3. should I change (I am a real newcomer, remember)
If you are a PixInsight user, you'll be using XISF to store your images in a natural way because it is PixInsight's native file format. You should always keep your original XISF files because XISF provides resources that don't exist in other formats. Unfortunately, you'll have to export them in different formats (FITS, TIFF, etc.) to use them with other applications. Hopefully, more applications will adopt XISF in the near future, and we'll work hard for this to happen.

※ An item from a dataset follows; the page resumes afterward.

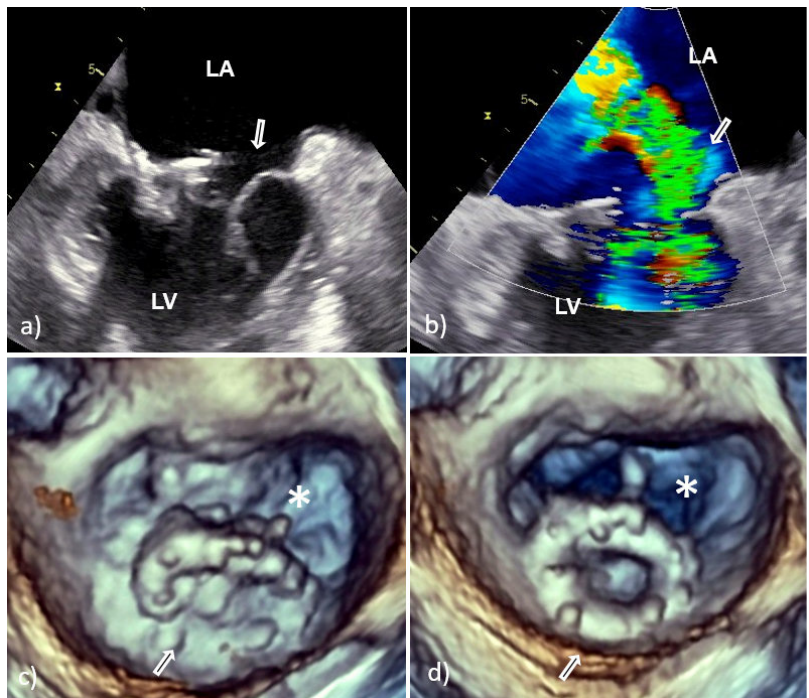
Figure 5. Transesophageal echocardiography of the mitral valve 15 days after surgical correction due to mitral valve prolapse. Two-dimensional TEE revealed dehiscence of the C-E ring with consequent severe regurgitation (white arrow, a , b ); 3D TEE showed almost complete dehiscence of the C-E ring which was attached to the native ring only on the smaller posterolateral segment (white arrow); the asterisk indicates the surface of the native mitral orifice ( c —in systole, d —in diastole). Clinical and laboratory parameters along with Staphylococcus epidermidis revealed in blood culture suggest that dehiscence was caused by infective endocarditis. 2D TEE—two-dimensional transesophageal echocardiography; 3D TEE—three-dimensional transesophageal echocardiography; C-E—Carpentier-Edwards ring; LA—left atrium; and LV—left ventricle.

4. when I go to save a file there are seven options of file format to choose from (from 8-bit unsigned integer to 64-bit IEEE 754 floating point). I always choose the default (32-bit IEEE 754 floating point). Is this the correct one to use and if so why all the other options?
The 32-bit floating point format is the most logical option in most cases. The 32-bit unsigned integer and 64-bit floating point formats can be necessary to encode images with very large dynamic ranges, such as very deep linear HDR images generated with our HDRComposition tool. For the rest of images, 32-bit floating point should normally be used.